Passage of time: Lincoln
Three stints of Lincolnshire living (amounting to about eight years in total) make Lincoln a hometown from the past. On Saturdays decades ago there’d be family shopping for fruit and veg at the market, maybe a hot dog by the Cornhill (now the location for a Big Screen) and the occasional browse inside the packed toy shop, transformed now into a Waterstone’s book shop. Walk across the plaza in front of the Central Market opposite Waterside these summer days – and you’ll find a beach!
In those decades past reading was about library visits to the children’s section and discovering the wonderful world of children’s picture books. You could take a pushchair into the local village library and all was sweetness and light... but the day young Cal Son showed he had legs that walked – and walked them towards bookshelves and stretched out toddler hands to touch books – was the day the librarian lost her sunny smile, and lost a regular borrower too. The Lincoln city library, however, with its more enlightened staff, allowed babes to crawl, toddlers to toddle and children to handle books... Now the Lincoln landscape has a new library. Did eyes ever spy this warehouse in those long ago days, hidden as it was behind the High Street?
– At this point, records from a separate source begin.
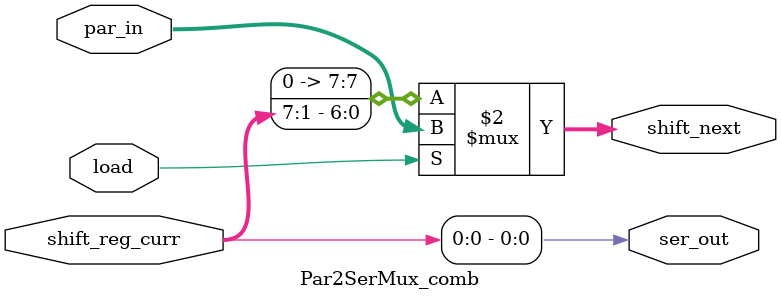
<source format=sv>
module Par2SerMux #(parameter DW=8) (
    input wire clk,
    input wire load,
    input wire [DW-1:0] par_in,
    output wire ser_out
);

    wire [DW-1:0] shift_next_comb;
    reg  [DW-1:0] shift_reg;
    wire ser_out_comb;

    // Combinational logic for next shift value
    Par2SerMux_comb #(.DW(DW)) u_comb (
        .load(load),
        .par_in(par_in),
        .shift_reg_curr(shift_reg),
        .shift_next(shift_next_comb),
        .ser_out(ser_out_comb)
    );

    // Sequential logic for shift register
    always @(posedge clk) begin
        shift_reg <= shift_next_comb;
    end

    assign ser_out = ser_out_comb;

endmodule

module Par2SerMux_comb #(parameter DW=8) (
    input wire load,
    input wire [DW-1:0] par_in,
    input wire [DW-1:0] shift_reg_curr,
    output wire [DW-1:0] shift_next,
    output wire ser_out
);

    // Combinational logic for next shift value
    assign shift_next = load ? par_in : (shift_reg_curr >> 1);

    // Combinational logic for serial output
    assign ser_out = shift_reg_curr[0];

endmodule
</source>
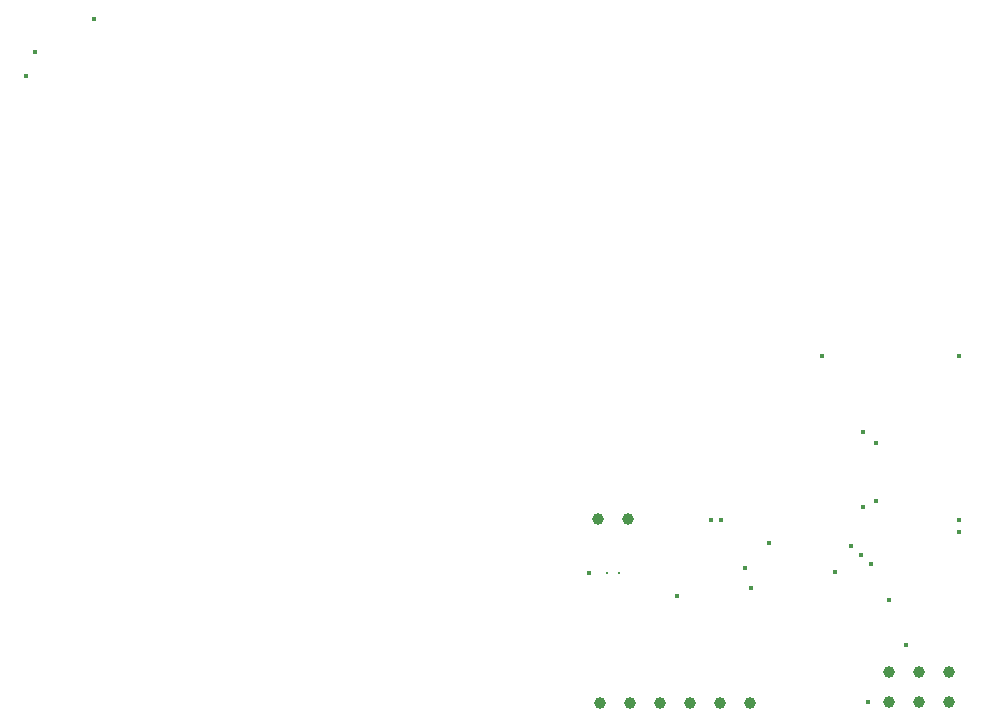
<source format=gbr>
%TF.GenerationSoftware,KiCad,Pcbnew,5.1.7+dfsg1-1~bpo10+1*%
%TF.CreationDate,2020-11-15T21:32:18+00:00*%
%TF.ProjectId,mobo,6d6f626f-2e6b-4696-9361-645f70636258,rev?*%
%TF.SameCoordinates,Original*%
%TF.FileFunction,Plated,1,2,PTH,Drill*%
%TF.FilePolarity,Positive*%
%FSLAX46Y46*%
G04 Gerber Fmt 4.6, Leading zero omitted, Abs format (unit mm)*
G04 Created by KiCad (PCBNEW 5.1.7+dfsg1-1~bpo10+1) date 2020-11-15 21:32:18*
%MOMM*%
%LPD*%
G01*
G04 APERTURE LIST*
%TA.AperFunction,ComponentDrill*%
%ADD10C,0.250000*%
%TD*%
%TA.AperFunction,ViaDrill*%
%ADD11C,0.400000*%
%TD*%
%TA.AperFunction,ComponentDrill*%
%ADD12C,1.000000*%
%TD*%
G04 APERTURE END LIST*
D10*
%TO.C,U3*%
X131747000Y-160140000D03*
X132747000Y-160140000D03*
%TD*%
D11*
X82500000Y-118000000D03*
X83300000Y-116000000D03*
X88300000Y-113200000D03*
X130215000Y-160140000D03*
X137600000Y-162050000D03*
X140500000Y-155600000D03*
X141400000Y-155600000D03*
X143400000Y-159700000D03*
X143900000Y-161400000D03*
X145400000Y-157600000D03*
X149900000Y-141700000D03*
X151000000Y-160000000D03*
X152400000Y-157800000D03*
X153200000Y-158600000D03*
X153400000Y-148200000D03*
X153400000Y-154500000D03*
X153800000Y-171000000D03*
X154100000Y-159300000D03*
X154500000Y-149100000D03*
X154500000Y-154000000D03*
X155600000Y-162400000D03*
X157000000Y-166200000D03*
X161500000Y-141700000D03*
X161500000Y-155600000D03*
X161500000Y-156600000D03*
D12*
%TO.C,M1*%
X130960000Y-155500000D03*
X133500000Y-155500000D03*
%TO.C,J3*%
X155600000Y-168460000D03*
X155600000Y-171000000D03*
X158140000Y-168460000D03*
X158140000Y-171000000D03*
X160680000Y-168460000D03*
X160680000Y-171000000D03*
%TO.C,J1*%
X131098000Y-171087000D03*
X133638000Y-171087000D03*
X136178000Y-171087000D03*
X138718000Y-171087000D03*
X141258000Y-171087000D03*
X143798000Y-171087000D03*
M02*

</source>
Today it is a striking building, the Lincoln University library, an old building sensitively adapted to modern use.Another new place for readers in Lincoln is the Book Stop cafe, about half way up Steep Hill. Munch lunch and browse the bookshelves in a vault. “Do you have a loo?” Boatwif asked one of the counter staff in this cafe.“Sorry, no, we’re not allowed to, this building is a thousand years old and can’t be adapted." Such helpful directions were given to a nearby facility that both members of the Cleddau crew left, duly returned and enjoyed pleasant refreshment among the bookshelves, Morning from Peer Gynt the background muzak.Of course you don’t need books to read your way around Lincoln. There are frequent signs indicating Roman and Norman Lincoln as well as a blue plaque commemorating Chad Varah, known by many as the founder of the Samaritans.On just about the steepest part of Steep Hill is this sign. Perhaps gasping crowds fall through the doorway there, ready for some First Thirst Aid!High above the bustle of the High Street and the boats in Brayford Pool is the Cathedral, daunting in size and imposing in scale. See the Lincoln Tour bus dwarfed by the West Front. Wherever you look there is elaborate decorative detail. Started over nine hundred years ago this building has been an inspiration and a focus for generations of Lincolnshire folk. Conservation of the gothic exterior is ongoing: here the cleaned statuettes reveal an array of demonic figures.
Further round the massive building, past an elaborate south-facing door, was a surprise, Madonna and Child, placed here during Catholic times maybe? Look closer at the stonework and you can see the effect of acid rain and wind erosion.
Uphill Lincoln is a draw for tourists: delightful buildings, designer shops, cobbled streets, snatched views of castle battlements and ancient city gateways – and now you can take a guided tour by horse and carriage. Back downhill it is busy. Remember those days of driving down High Street and getting a double stoppage? There used to be two railway lines that crossed the road and held up the traffic. St Mark’s Station has gone now, reinvented as a retail area.Time passes in a blink, from pre-Roman times to today, from last week to this. How times change - ate lunch at the old Ritz Cinema, now a Weatherspoons, on Tuesday; saw a film, Boyhood, at the spanking new Odeon on Sunday...Tomorrow, Thursday, the boating resumes. The fleet is remustered and Cleddau, Tentatrice and Chouette will head along the Roman-cut Fossdyke to Torksey - and the River Trent.